WASHINGTON (Reuters) – U.S. President Joe Biden was scheduled to meet on Wednesday with business leaders and CEOs, as he pushes companies to require workers to be vaccinated amid a surge in COVID-19 infections among those not yet inoculated.
Biden told reporters as he returned to the White House on Tuesday that he had seen “positive support for mandates, by and large,” although he conceded that there would always be a small percentage of people who would refuse to get a shot.
Biden said he would meet with major employers on Wednesday at the White House to discuss the mandate issue.

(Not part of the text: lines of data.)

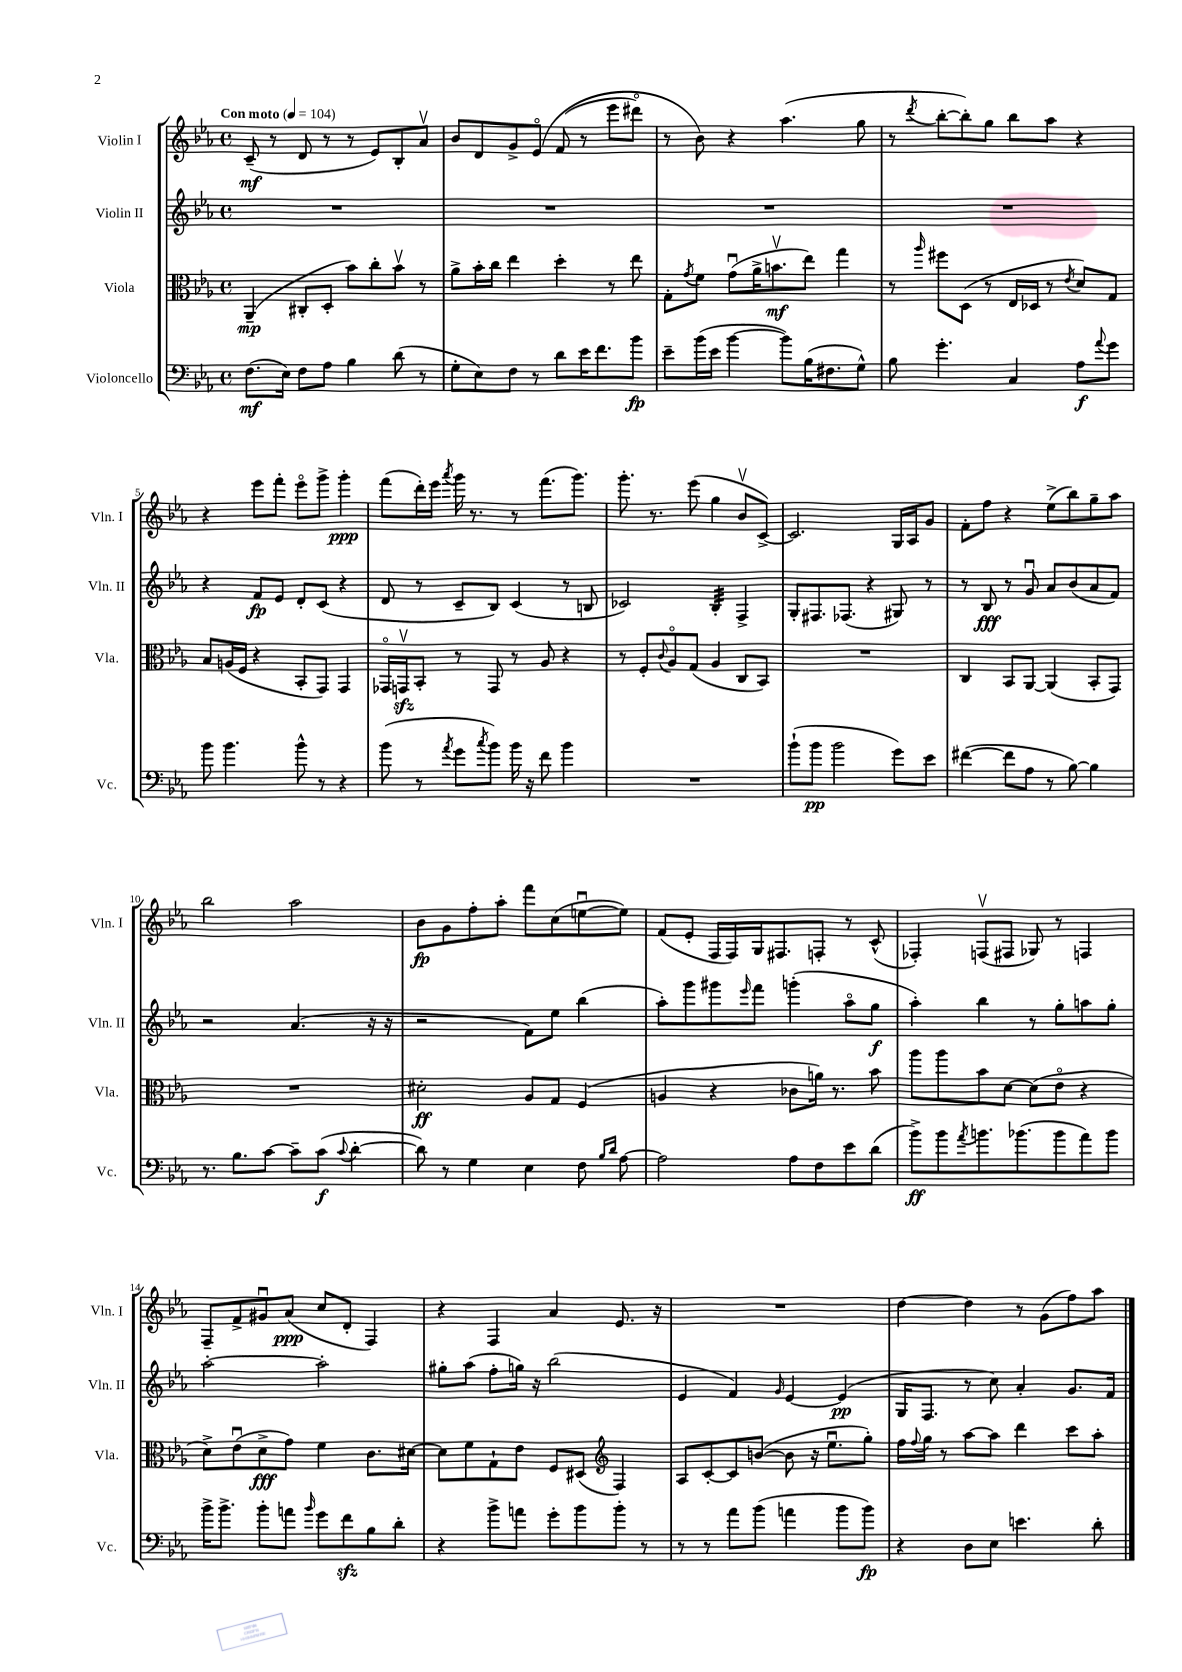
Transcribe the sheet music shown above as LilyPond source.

<<
\new StaffGroup <<
\new Staff = "s0" \with { instrumentName = "Violin I" shortInstrumentName = "Vln. I" } {
    \clef treble \key ees \major \defaultTimeSignature \time 4/4 \tempo "Con moto" 4 = 104
    c'8--\mf( r8 d'8 r8 r8 ees'8) bes8-. aes'8\upbow |
    bes'8 d'8 g'8-> ees'8\flageolet\( f'8( r8 ees'''8 dis'''8\flageolet) |
    r8 bes'8\) r4 aes''4.( g''8 |
    r8 \acciaccatura { d'''8 } bes''8~-. bes''8-.) g''8 bes''8 aes''8 r4 |
    r4 ees'''8 f'''8-. ees'''8\flageolet g'''8-> g'''4-.\ppp |
    f'''8( d'''16-.) ees'''16 \acciaccatura { aes'''8 } g'''16 r8. r8 f'''8.( g'''8.) |
    g'''8.-. r8. ees'''8( g''4 bes'8\upbow c'8~->) |
    c'2. g16 aes16 g'8 |
    f'8-. f''8 r4 ees''8->( bes''8) g''8-- aes''8 |
    bes''2 aes''2 |
    bes'8\fp g'8 f''8-. aes''8-. f'''8 c''8( e''8~\downbow e''8) |
    f'8( ees'8-. f16 f16) g16 fis8. f8-. r8 c'8-^( |
    fes4-.) f8\upbow( fis8 ges8) r8 f4 |
    f8-- f'8-> gis'8\downbow aes'8\ppp( c''8 d'8-. f4) |
    r4 f4 aes'4 ees'8. r16 |
    R1 |
    d''4~ d''4 r8 g'8( f''8) aes''8 \bar "|." |
}
\new Staff = "s1" \with { instrumentName = "Violin II" shortInstrumentName = "Vln. II" } {
    \clef treble \key ees \major \defaultTimeSignature \time 4/4
    R1 |
    R1 |
    R1 |
    R1 |
    r4 f'8\fp ees'8 d'8-. c'8( r4 |
    d'8 r8 c'8-- bes8) c'4( r8 b8 |
    ces'2) bes4:32-. f4-> |
    g8-. fis8. fes8.( r4 gis8) r8 |
    r8 bes8\fff r8 g'8\downbow aes'8 bes'8( aes'8 f'8) |
    r2 aes'4.( r16 r16 |
    r2 f'8) ees''8 bes''4( |
    aes''8-.) g'''8 gis'''8 \grace { ees'''16 } f'''8 g'''4-.( aes''8\flageolet g''8\f |
    aes''4-.) bes''4 r8 g''8-. a''8 g''8-. |
    aes''2~-. aes''2-. |
    gis''8-. aes''8( f''8-. g''16) r16 bes''2( |
    ees'4 f'4) \grace { g'16 } ees'4~ ees'4\pp( |
    g16 f8. r8 c''8) aes'4-. g'8. f'16 \bar "|." |
}
\new Staff = "s2" \with { instrumentName = "Viola" shortInstrumentName = "Vla." } {
    \clef alto \key ees \major \defaultTimeSignature \time 4/4
    aes,4--\mp( cis8-. d8-. bes'8) c''8-. bes'8\upbow r8 |
    aes'8-> bes'16-. c''16 ees''4 d''4-. r8 ees''8 |
    g8-. \acciaccatura { g'8 } f'8 g'8\downbow( aes'16-> b'8.\upbow\mf ees''8) g''4 |
    r8 \grace { aes''16 } fis''8 d8( r8 ees16 des16 r8 \acciaccatura { ees'8 } d'8) g8 |
    bes8 a16( f16 r4 bes,8-. g,8) g,4 |
    ges,16\flageolet g,16\upbow\sfz bes,8-. r8 g,8 r8 aes8 r4 |
    r8 f8-. \appoggiatura { c'8 } aes8\flageolet g8( aes4 c8 bes,8) |
    R1 |
    c4 bes,8 aes,8~ aes,4( bes,8-. g,8) |
    R1 |
    dis'2-.\ff aes8 g8 f4( |
    a4 r4 ces'8 a'16) r8. bes'8 |
    aes''8 aes''8 bes'8 d'8~ d'8( ees'8\flageolet r4 |
    d'8->) ees'8\downbow( d'8->\fff g'8) f'4 c'8. dis'16~ |
    dis'8 f'8 g8-! ees'8 f8 dis8( \clef treble f4) |
    aes8 c'8~-. c'8 b'8~( b'8 r16 ees''8.\downbow g''8-.) |
    f''16 \appoggiatura { f''8 } g''16 r8 aes''8~ aes''8 d'''4 c'''8 aes''8-. \bar "|." |
}
\new Staff = "s3" \with { instrumentName = "Violoncello" shortInstrumentName = "Vc." } {
    \clef bass \key ees \major \defaultTimeSignature \time 4/4
    f8.\mf( ees16) f8 aes8 bes4 d'8( r8 |
    g8-. ees8) f8 r8 d'8 ees'16 f'8. bes'8\fp |
    ees'8-- bes'16( ees'16 bes'4~ bes'8) bes16( fis8. g8-^) |
    bes8 g'4.-. c4 aes8\f \appoggiatura { aes'8 } g'8 |
    bes'8 bes'4. bes'8-^ r8 r4 |
    bes'8( r8 \acciaccatura { aes'8 } g'8 \acciaccatura { c''8 } bes'8) bes'16 r16 f'8 bes'4 |
    R1 |
    bes'8-!( bes'8\pp bes'2 g'8) ees'8 |
    fis'4~( fis'8 aes8 r8 bes8~) bes4 |
    r8. bes8. c'8~ c'8-- c'8\f( \appoggiatura { c'8 } d'4~-. |
    d'8) r8 g4 ees4 f8 \grace { bes16 d'16 } aes8~ |
    aes2 aes8 f8 ees'8 d'8( |
    bes'8->\ff) bes'8 \acciaccatura { aes'8 } b'8. bes'8.( bes'8 aes'8) bes'8 |
    bes'16-> bes'8.-> bes'8-. a'8 \grace { bes'16 } g'8 f'8\sfz bes8 d'8-. |
    r4 bes'8-> a'8 g'8-. bes'8 bes'8-. r8 |
    r8 r8 aes'8 bes'8( a'4 bes'8 bes'8\fp) |
    r4 d8 ees8 e'4. d'8-. \bar "|." |
}
>>
>>
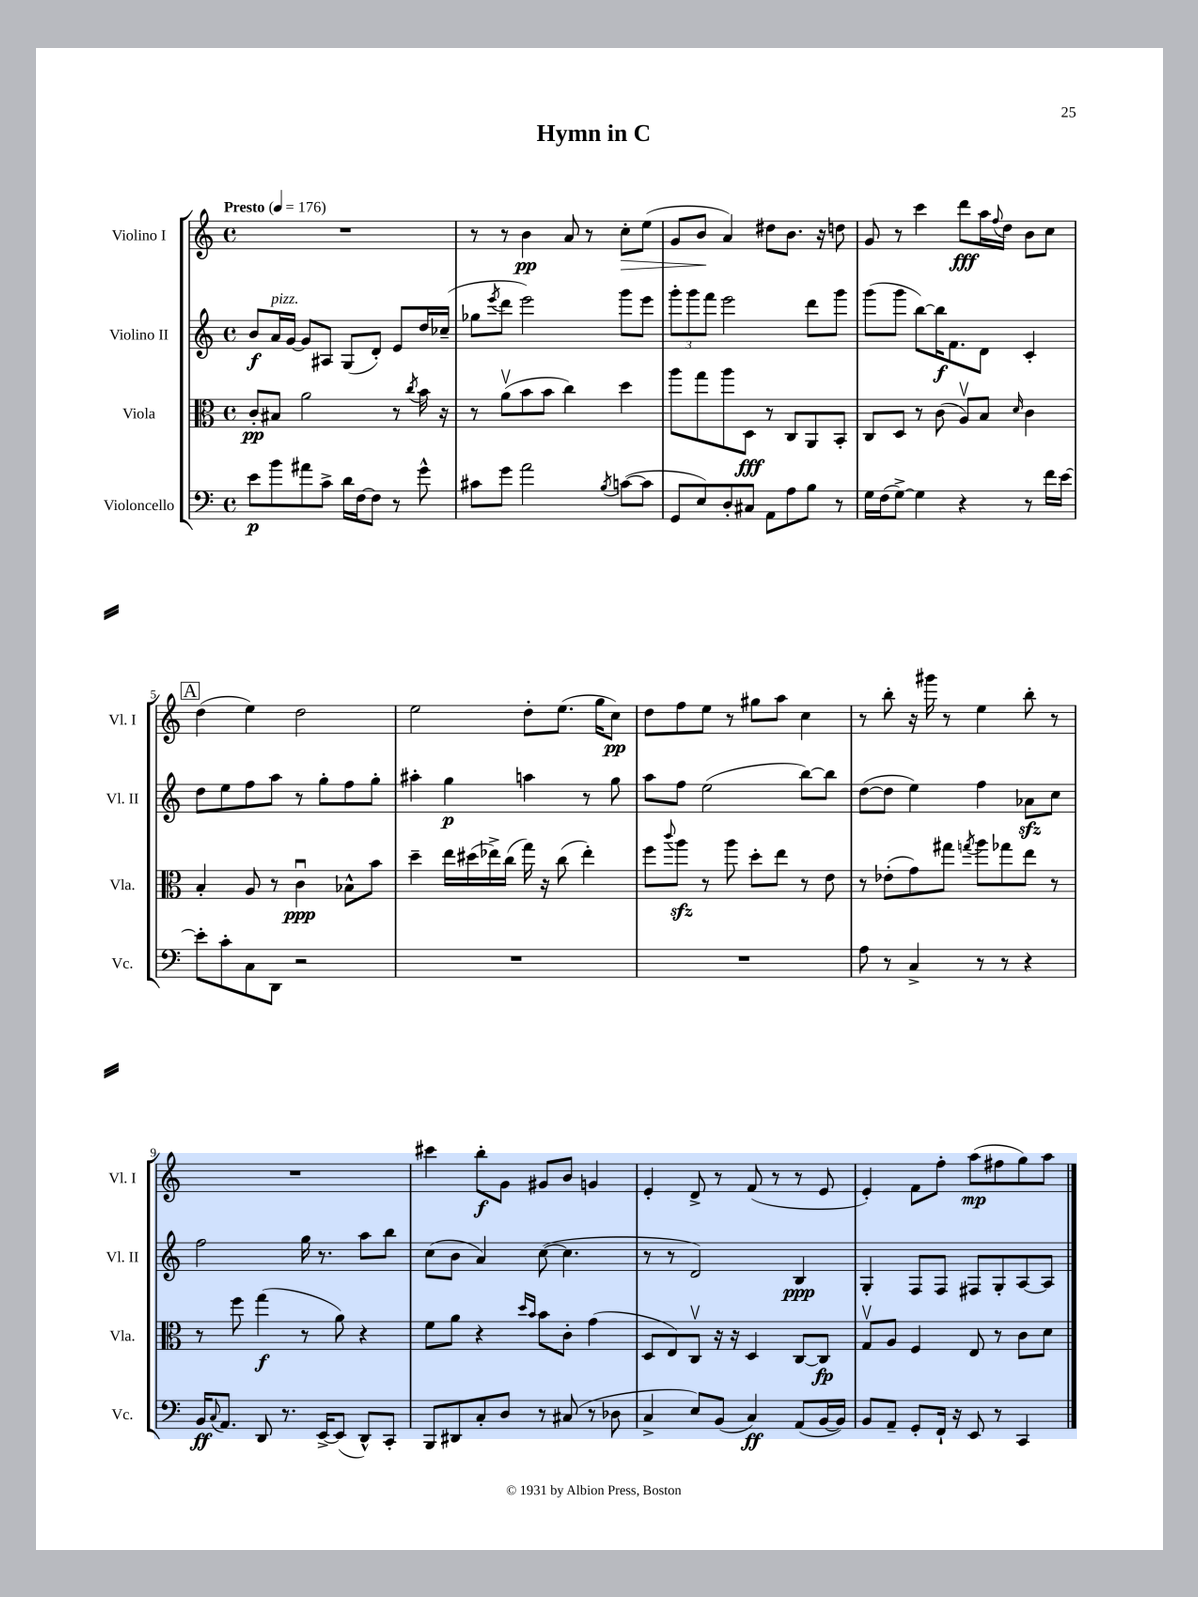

Participants in the meeting include Walt Disney Co, Microsoft Corp and Walgreens Boots Alliance Inc, the Wall Street Journal reported https://www.wsj.com/articles/biden-to-meet-with-top-executives-on-covid-19-vaccine-mandate-11631696400?mod=latest_headlines.
The president last week announced policies requiring most federal employees to get COVID-19 vaccinations and pushing large employers to have their workers inoculated or tested weekly.
The new measures would apply to about two-thirds of all U.S. employees, those who work for businesses with more than 100 workers.
The fast-spreading Delta variant has sparked a new wave of sickness and death, posing increased risk not just to the country but to a president who ran on promises to get control of the pandemic.
Some small employers have voiced frustration with the mandate. Large employers like U.S. automakers General Motors Co and Ford Motor Co and rare earths producer MP Materials Corp said they encourage employees to get the vaccine, but they were quiet about Biden’s executive order.